Figured out how to query extensions of the device.
vendor: Advanced Micro Devices, Inc.
version: OpenCL 1.1 ATI-Stream-v2.3 (451)
extensions: cl_khr_global_int32_base_atomics cl_khr_global_int32_extended_atomics cl_khr_local_int32_base_atomics cl_khr_local_int32_extended_atomics cl_khr_3d_image_writes cl_khr_byte_addressable_store cl_khr_gl_sharing cl_amd_device_attribute_query cl_amd_printf cl_amd_media_ops cl_amd_popcnt
No 64 bit atomics
No. Atomics on the AMD architectures are executed differently from competing architectures. There are hardware atomic units on the memory interfaces. These allow very fast asynchronous atomics meaning that atomic operations are very low overhead on these architectures, unfortunately it also means that more complex atomics are not possible as they would be if they were based on locking cache lines and full return trips through the main ALUs. There are no floating point atomics for the same reason.

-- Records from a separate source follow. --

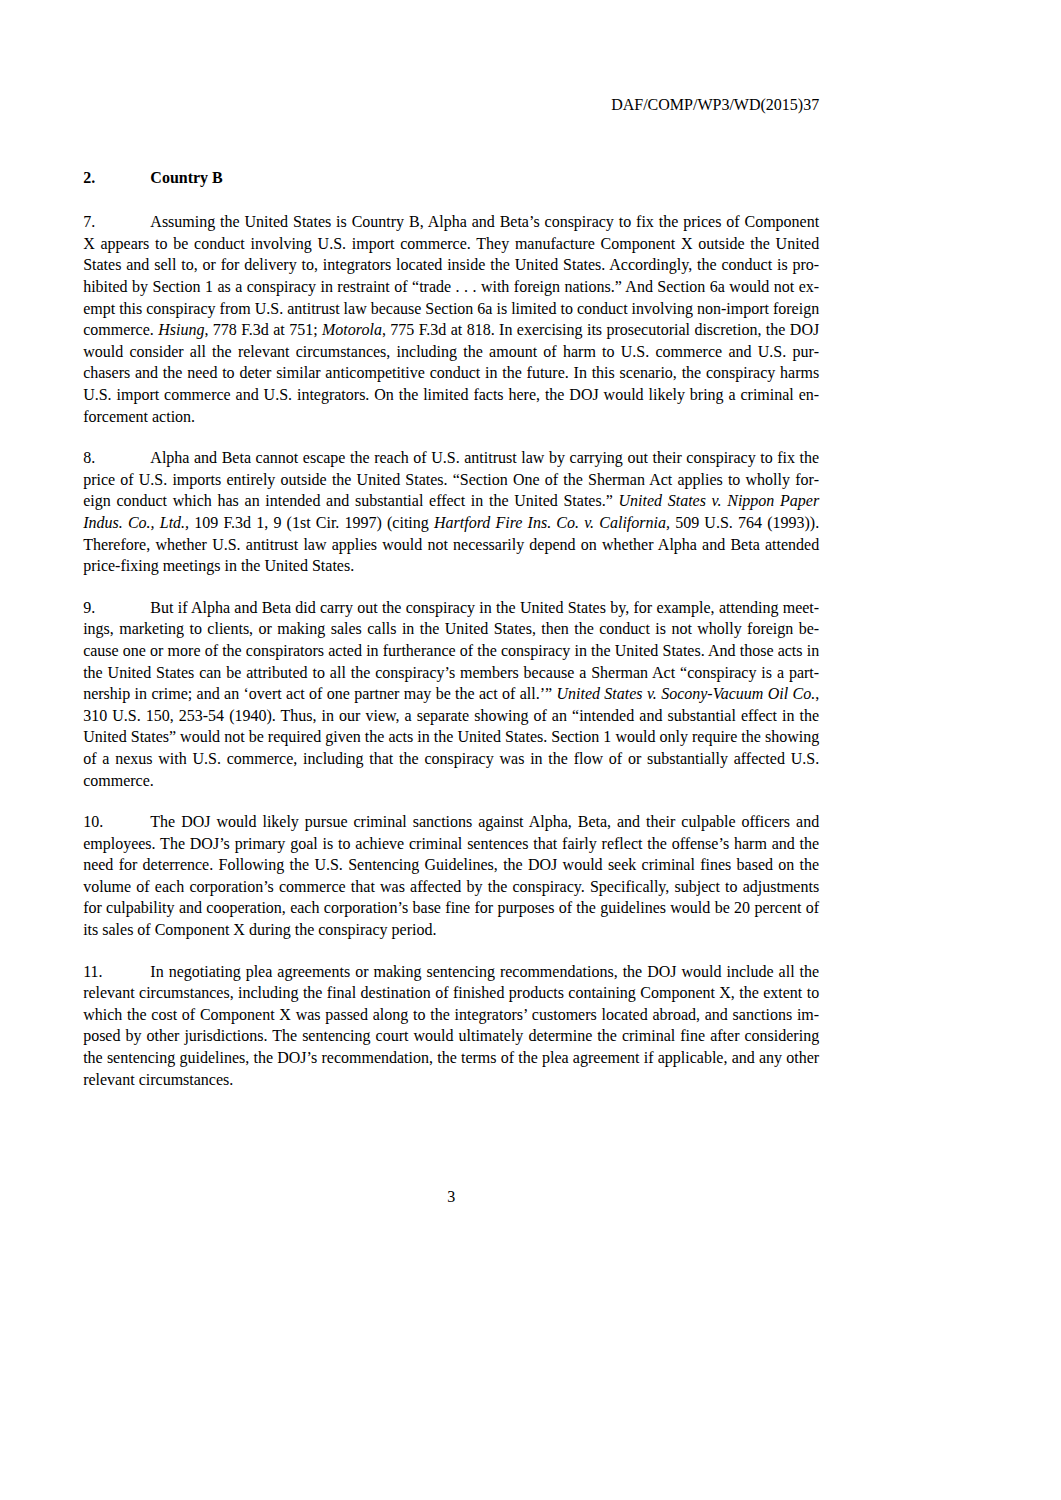DAF/COMP/WP3/WD(2015)37
2. Country B
7. Assuming the United States is Country B, Alpha and Beta’s conspiracy to fix the prices of Component X appears to be conduct involving U.S. import commerce. They manufacture Component X outside the United States and sell to, or for delivery to, integrators located inside the United States. Accordingly, the conduct is prohibited by Section 1 as a conspiracy in restraint of “trade . . . with foreign nations.” And Section 6a would not exempt this conspiracy from U.S. antitrust law because Section 6a is limited to conduct involving non-import foreign commerce. Hsiung, 778 F.3d at 751; Motorola, 775 F.3d at 818. In exercising its prosecutorial discretion, the DOJ would consider all the relevant circumstances, including the amount of harm to U.S. commerce and U.S. purchasers and the need to deter similar anticompetitive conduct in the future. In this scenario, the conspiracy harms U.S. import commerce and U.S. integrators. On the limited facts here, the DOJ would likely bring a criminal enforcement action.
8. Alpha and Beta cannot escape the reach of U.S. antitrust law by carrying out their conspiracy to fix the price of U.S. imports entirely outside the United States. “Section One of the Sherman Act applies to wholly foreign conduct which has an intended and substantial effect in the United States.” United States v. Nippon Paper Indus. Co., Ltd., 109 F.3d 1, 9 (1st Cir. 1997) (citing Hartford Fire Ins. Co. v. California, 509 U.S. 764 (1993)). Therefore, whether U.S. antitrust law applies would not necessarily depend on whether Alpha and Beta attended price-fixing meetings in the United States.
9. But if Alpha and Beta did carry out the conspiracy in the United States by, for example, attending meetings, marketing to clients, or making sales calls in the United States, then the conduct is not wholly foreign because one or more of the conspirators acted in furtherance of the conspiracy in the United States. And those acts in the United States can be attributed to all the conspiracy’s members because a Sherman Act “conspiracy is a partnership in crime; and an ‘overt act of one partner may be the act of all.’” United States v. Socony-Vacuum Oil Co., 310 U.S. 150, 253-54 (1940). Thus, in our view, a separate showing of an “intended and substantial effect in the United States” would not be required given the acts in the United States. Section 1 would only require the showing of a nexus with U.S. commerce, including that the conspiracy was in the flow of or substantially affected U.S. commerce.
10. The DOJ would likely pursue criminal sanctions against Alpha, Beta, and their culpable officers and employees. The DOJ’s primary goal is to achieve criminal sentences that fairly reflect the offense’s harm and the need for deterrence. Following the U.S. Sentencing Guidelines, the DOJ would seek criminal fines based on the volume of each corporation’s commerce that was affected by the conspiracy. Specifically, subject to adjustments for culpability and cooperation, each corporation’s base fine for purposes of the guidelines would be 20 percent of its sales of Component X during the conspiracy period.
11. In negotiating plea agreements or making sentencing recommendations, the DOJ would include all the relevant circumstances, including the final destination of finished products containing Component X, the extent to which the cost of Component X was passed along to the integrators’ customers located abroad, and sanctions imposed by other jurisdictions. The sentencing court would ultimately determine the criminal fine after considering the sentencing guidelines, the DOJ’s recommendation, the terms of the plea agreement if applicable, and any other relevant circumstances.
3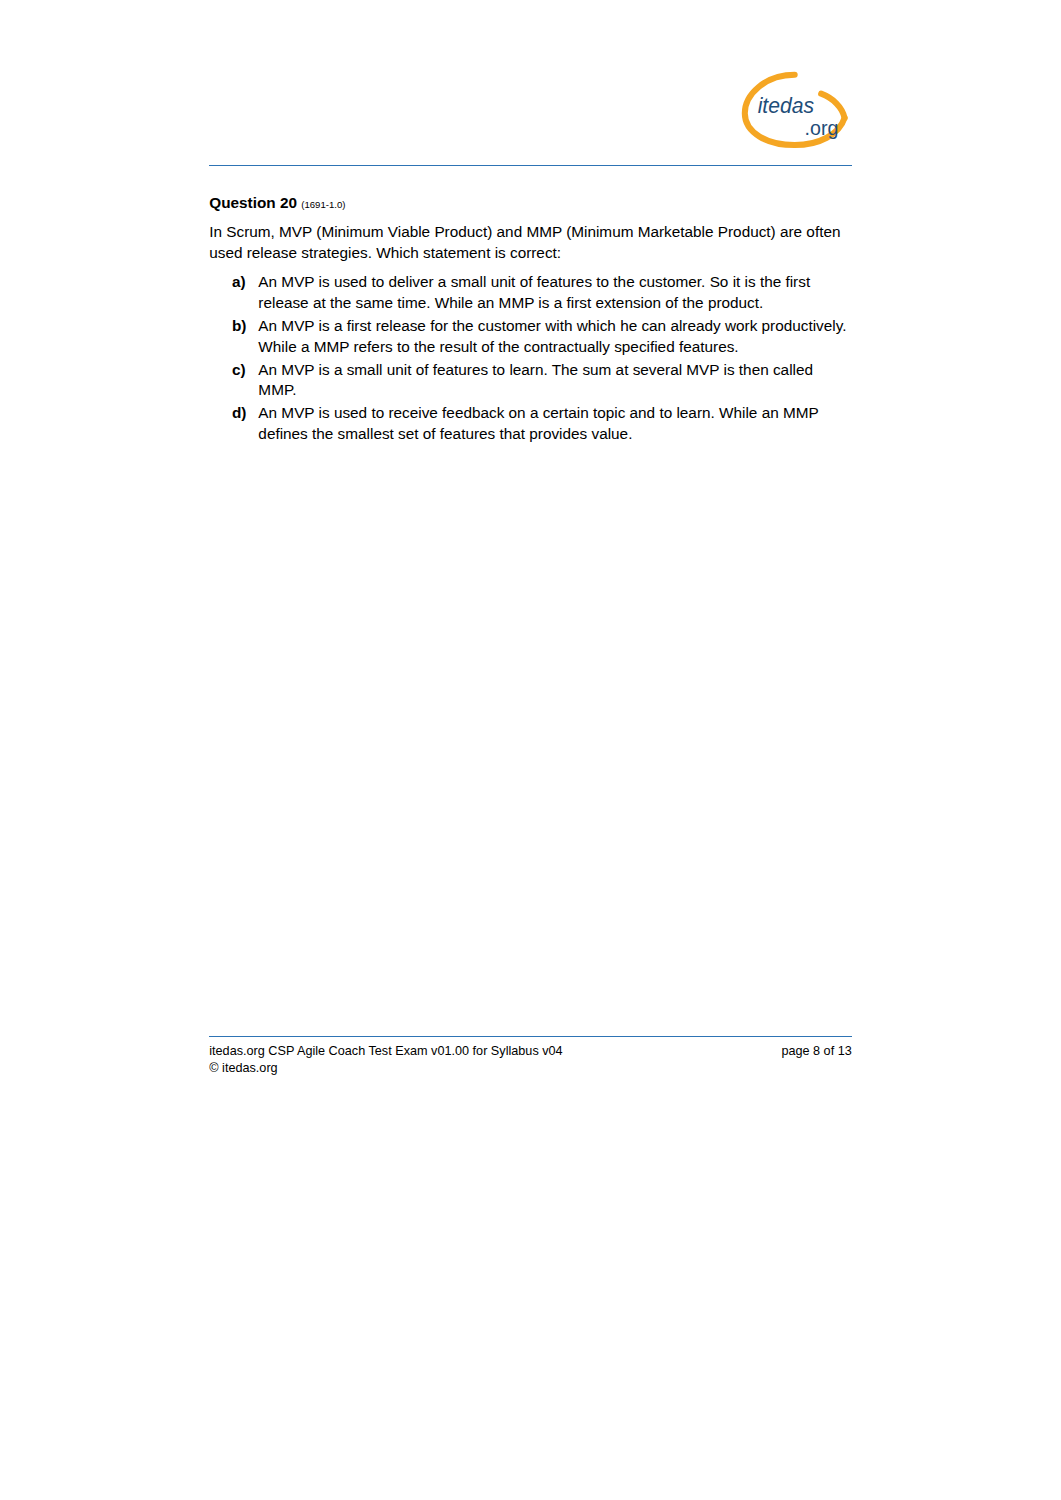itedas .org
Question 20 (1691-1.0)
In Scrum, MVP (Minimum Viable Product) and MMP (Minimum Marketable Product) are often used release strategies. Which statement is correct:
a) An MVP is used to deliver a small unit of features to the customer. So it is the first release at the same time. While an MMP is a first extension of the product.
b) An MVP is a first release for the customer with which he can already work productively. While a MMP refers to the result of the contractually specified features.
c) An MVP is a small unit of features to learn. The sum at several MVP is then called MMP.
d) An MVP is used to receive feedback on a certain topic and to learn. While an MMP defines the smallest set of features that provides value.
itedas.org CSP Agile Coach Test Exam v01.00 for Syllabus v04
© itedas.org
page 8 of 13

it should be possible implement add/sub atomic with two 32 bit numbers.
old = atom_add(a, x);
if(old+x == 0)atom_inc(a);
but i am not sure if it is correct.
It's not. Overall it's not an atomic operation because something could change in both 32-bit words before you do the second operation.
You'd have to do it by using a compare and set on a lock word.
CAS lock, if success change 64-bit value and then unlock. if not retry.